Wollte Außenminister Fischer mit seiner Anregung, die Nato möge auf die Option des atomaren Erstschlags verzichten, den Grünen kurz vor deren Parteitag seine Grundsatztreue demonstrieren? Oder wirklich die Machtprobe mit Verteidigungsminister Rudolf Scharping wagen? Nur Tage später rückte er in einer anderen Frage von seiner bisherigen Ansicht ab: In Einzelfällen müsse die Nato auch ohne UN-Mandat eingreifen, sagte er. Hat er sich mit der Erstschlagsdiskussion Freiraum für diesen Sinneswandel verschaffen wollen? Oder einfach einen Anfängerfehler gemacht? Vielleicht weiß nicht einmal er selber die Antwort auf diese Fragen. Lohnt da der Aufwand einer Recherche?

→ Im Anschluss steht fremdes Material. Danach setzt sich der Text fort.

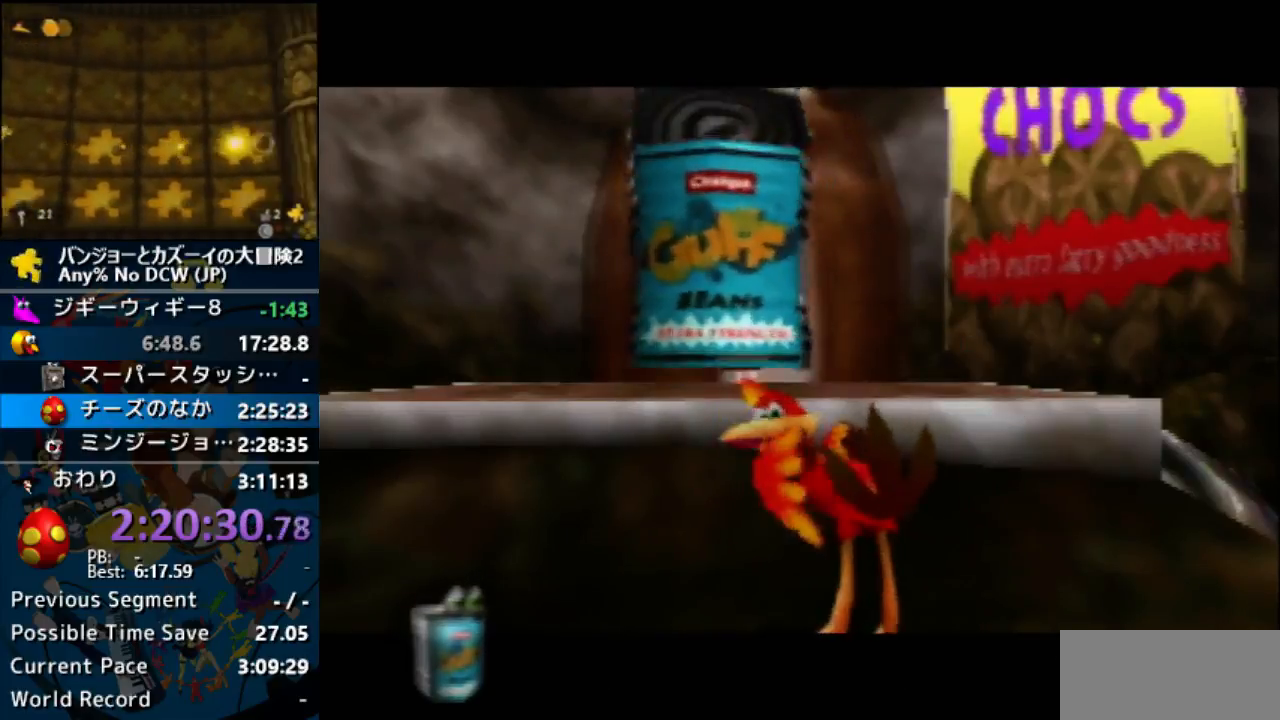
{"buttons": ["A"], "left_stick": "center", "events": [[33, "B", "up"], [133, "B", "down"], [233, "B", "up"], [300, "B", "down"], [367, "B", "up"], [500, "R1", "up"]]}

Während die Koalition noch immer keinen Kurs erkennen läßt, haben sich die meisten Bonner Journalisten inzwischen auf eine gemeinsame Linie geeinigt: Die Regierung müsse die berühmten 100 Tage Zeit bekommen, bevor sich ein Urteil über sie fällen lasse, und sie solle sich selbst auch mehr Zeit lassen, bevor sie weitreichende Pläne in Angriff nimmt. Klingt gut. Aber in diesen Wochen muß Lafontaine den Haushalt für 1999 erstellen. Wenn sich die Koalition in großer Runde zwecks Klimapflege trifft, bringt ihm das noch lange kein Geld.